»Eine Frau« von Annie Erneaux

Stadtrevue liest

»Für mich hat meine Mutter keine Geschichte. Sie war schon immer da«, schreibt die französische Schriftstellerin Annie Erneaux 1987 nach dem Tod ihrer Mutter. Für ihr nur 90 Seiten langes Buch »Eine Frau« ist dieser Satz programmatisch. Erneaux bringt die Geschichte in das Leben ihrer Mutter zurück. Mit prägnanten und emotionalen Schilderungen beschreibt sie, wie es ihrer Mutter gelang, von der Hilfsarbeiterin zur Besitzerin eines Lebensmittelladens zu werden, wofür sie rigide Rollenvorstellungen verinnerlichte.
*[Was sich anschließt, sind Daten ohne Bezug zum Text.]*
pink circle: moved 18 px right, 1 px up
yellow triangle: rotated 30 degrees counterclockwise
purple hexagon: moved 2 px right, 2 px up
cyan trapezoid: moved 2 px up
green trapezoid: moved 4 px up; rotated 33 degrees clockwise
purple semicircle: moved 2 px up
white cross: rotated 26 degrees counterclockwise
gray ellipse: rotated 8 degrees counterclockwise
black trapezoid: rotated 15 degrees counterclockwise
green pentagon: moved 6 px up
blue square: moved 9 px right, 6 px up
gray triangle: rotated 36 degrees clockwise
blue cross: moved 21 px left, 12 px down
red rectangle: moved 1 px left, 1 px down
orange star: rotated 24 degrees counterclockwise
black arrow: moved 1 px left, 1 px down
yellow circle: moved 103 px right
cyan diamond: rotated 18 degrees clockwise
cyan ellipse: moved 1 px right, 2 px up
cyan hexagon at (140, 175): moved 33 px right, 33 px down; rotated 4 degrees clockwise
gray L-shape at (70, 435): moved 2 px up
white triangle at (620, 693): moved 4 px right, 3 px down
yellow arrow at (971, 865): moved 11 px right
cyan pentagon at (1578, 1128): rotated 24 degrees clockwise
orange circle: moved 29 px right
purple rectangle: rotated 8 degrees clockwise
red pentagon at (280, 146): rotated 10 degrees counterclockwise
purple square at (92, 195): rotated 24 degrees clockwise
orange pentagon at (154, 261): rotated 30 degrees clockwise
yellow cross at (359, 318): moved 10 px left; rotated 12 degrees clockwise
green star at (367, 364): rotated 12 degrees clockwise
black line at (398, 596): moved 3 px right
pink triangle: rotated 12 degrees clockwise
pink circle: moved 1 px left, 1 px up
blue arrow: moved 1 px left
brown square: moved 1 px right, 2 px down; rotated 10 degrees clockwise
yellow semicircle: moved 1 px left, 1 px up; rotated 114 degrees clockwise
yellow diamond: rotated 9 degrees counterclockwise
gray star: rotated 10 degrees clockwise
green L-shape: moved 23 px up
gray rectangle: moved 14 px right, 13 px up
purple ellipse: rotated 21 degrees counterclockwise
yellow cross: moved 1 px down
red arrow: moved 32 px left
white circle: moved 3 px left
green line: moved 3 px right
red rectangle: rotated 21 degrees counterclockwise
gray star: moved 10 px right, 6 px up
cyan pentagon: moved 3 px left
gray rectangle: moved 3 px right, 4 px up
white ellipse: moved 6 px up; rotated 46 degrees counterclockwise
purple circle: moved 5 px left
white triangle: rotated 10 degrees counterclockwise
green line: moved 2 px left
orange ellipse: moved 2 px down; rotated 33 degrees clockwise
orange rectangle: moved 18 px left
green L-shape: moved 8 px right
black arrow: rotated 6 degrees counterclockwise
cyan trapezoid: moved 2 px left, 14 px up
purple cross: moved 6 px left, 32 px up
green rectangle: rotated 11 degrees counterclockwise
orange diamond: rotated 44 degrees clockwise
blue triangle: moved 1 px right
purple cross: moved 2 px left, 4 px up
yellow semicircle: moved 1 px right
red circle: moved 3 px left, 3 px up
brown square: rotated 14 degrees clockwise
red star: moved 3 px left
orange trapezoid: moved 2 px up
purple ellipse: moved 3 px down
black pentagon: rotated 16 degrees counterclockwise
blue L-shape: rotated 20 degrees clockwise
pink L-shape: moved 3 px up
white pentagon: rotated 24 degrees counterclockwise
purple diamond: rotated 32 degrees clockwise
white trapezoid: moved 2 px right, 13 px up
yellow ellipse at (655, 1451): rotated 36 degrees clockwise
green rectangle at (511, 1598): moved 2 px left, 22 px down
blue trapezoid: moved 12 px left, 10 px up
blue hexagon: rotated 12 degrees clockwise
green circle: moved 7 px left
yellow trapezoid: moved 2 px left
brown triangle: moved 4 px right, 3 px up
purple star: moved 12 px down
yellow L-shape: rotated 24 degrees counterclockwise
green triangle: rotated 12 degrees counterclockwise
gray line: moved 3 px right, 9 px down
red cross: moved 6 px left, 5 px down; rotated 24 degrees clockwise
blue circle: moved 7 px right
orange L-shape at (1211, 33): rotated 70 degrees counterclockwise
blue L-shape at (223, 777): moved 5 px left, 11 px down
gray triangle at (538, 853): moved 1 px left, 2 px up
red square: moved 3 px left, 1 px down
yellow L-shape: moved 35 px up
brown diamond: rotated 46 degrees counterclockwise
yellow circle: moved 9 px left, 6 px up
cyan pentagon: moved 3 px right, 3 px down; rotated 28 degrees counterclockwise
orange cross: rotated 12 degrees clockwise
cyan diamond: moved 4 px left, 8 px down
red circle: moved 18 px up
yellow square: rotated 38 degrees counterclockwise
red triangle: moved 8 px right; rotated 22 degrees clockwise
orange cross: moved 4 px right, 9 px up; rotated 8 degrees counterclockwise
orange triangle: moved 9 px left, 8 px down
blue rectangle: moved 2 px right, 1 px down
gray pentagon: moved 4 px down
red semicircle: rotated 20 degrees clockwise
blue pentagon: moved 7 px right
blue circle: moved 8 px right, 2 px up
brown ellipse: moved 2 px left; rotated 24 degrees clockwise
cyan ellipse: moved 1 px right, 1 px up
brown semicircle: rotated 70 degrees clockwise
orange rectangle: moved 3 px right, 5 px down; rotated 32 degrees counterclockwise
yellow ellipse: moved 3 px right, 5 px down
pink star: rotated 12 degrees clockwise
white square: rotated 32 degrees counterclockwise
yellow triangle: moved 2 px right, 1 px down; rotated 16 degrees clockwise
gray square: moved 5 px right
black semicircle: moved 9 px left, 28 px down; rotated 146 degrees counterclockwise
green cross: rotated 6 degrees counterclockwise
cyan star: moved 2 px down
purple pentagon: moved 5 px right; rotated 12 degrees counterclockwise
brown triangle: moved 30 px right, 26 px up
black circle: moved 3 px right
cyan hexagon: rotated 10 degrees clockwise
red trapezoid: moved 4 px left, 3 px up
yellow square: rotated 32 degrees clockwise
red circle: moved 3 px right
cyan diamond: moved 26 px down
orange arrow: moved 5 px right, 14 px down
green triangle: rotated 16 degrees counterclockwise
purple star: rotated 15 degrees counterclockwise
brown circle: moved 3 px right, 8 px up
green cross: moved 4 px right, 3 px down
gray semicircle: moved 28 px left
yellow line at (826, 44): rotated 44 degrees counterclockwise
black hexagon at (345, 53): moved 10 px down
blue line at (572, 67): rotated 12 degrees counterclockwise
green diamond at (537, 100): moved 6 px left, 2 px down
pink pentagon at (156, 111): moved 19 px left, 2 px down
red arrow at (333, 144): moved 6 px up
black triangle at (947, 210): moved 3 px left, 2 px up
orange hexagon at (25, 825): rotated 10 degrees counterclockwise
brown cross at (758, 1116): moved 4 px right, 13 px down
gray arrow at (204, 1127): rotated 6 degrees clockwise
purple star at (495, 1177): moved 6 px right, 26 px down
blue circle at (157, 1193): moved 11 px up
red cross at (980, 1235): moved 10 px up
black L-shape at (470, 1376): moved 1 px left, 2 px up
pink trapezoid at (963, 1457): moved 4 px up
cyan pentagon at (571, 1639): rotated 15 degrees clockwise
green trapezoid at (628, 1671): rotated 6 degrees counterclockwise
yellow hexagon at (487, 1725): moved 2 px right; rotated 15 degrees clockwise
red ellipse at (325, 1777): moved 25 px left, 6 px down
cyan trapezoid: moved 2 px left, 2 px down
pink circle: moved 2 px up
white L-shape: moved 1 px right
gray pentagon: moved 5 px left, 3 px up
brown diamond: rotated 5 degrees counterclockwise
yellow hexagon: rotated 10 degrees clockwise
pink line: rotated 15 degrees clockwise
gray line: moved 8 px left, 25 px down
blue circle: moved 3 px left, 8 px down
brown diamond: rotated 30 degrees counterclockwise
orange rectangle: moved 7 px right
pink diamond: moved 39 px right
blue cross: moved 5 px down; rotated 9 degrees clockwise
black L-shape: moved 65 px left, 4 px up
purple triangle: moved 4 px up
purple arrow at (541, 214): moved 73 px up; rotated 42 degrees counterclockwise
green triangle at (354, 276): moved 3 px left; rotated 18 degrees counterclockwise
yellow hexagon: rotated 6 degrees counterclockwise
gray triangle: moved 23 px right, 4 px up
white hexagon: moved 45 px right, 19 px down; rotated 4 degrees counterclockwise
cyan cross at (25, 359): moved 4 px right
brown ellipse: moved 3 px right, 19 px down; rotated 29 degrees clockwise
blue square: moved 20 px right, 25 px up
Ihre Tochter sollte schließlich den sozialen Aufstieg der Familie vollenden: Sie studiert, wird Lehrerin und Schriftstellerin, schließlich heiratet sie ins Bildungsbürgertum, womit ein Riss durch die Familie geht. Erst im hohen Alter finden Mutter und Tochter wieder zueinander und werden durch die Demenz der Mutter erneut getrennt. Erneaux erzählt diese Geschichte mit einem klaren Blick für die Klassenverhältnisse und vergisst darüber nie die Person, die durch diese Verhältnisse geprägt wurde.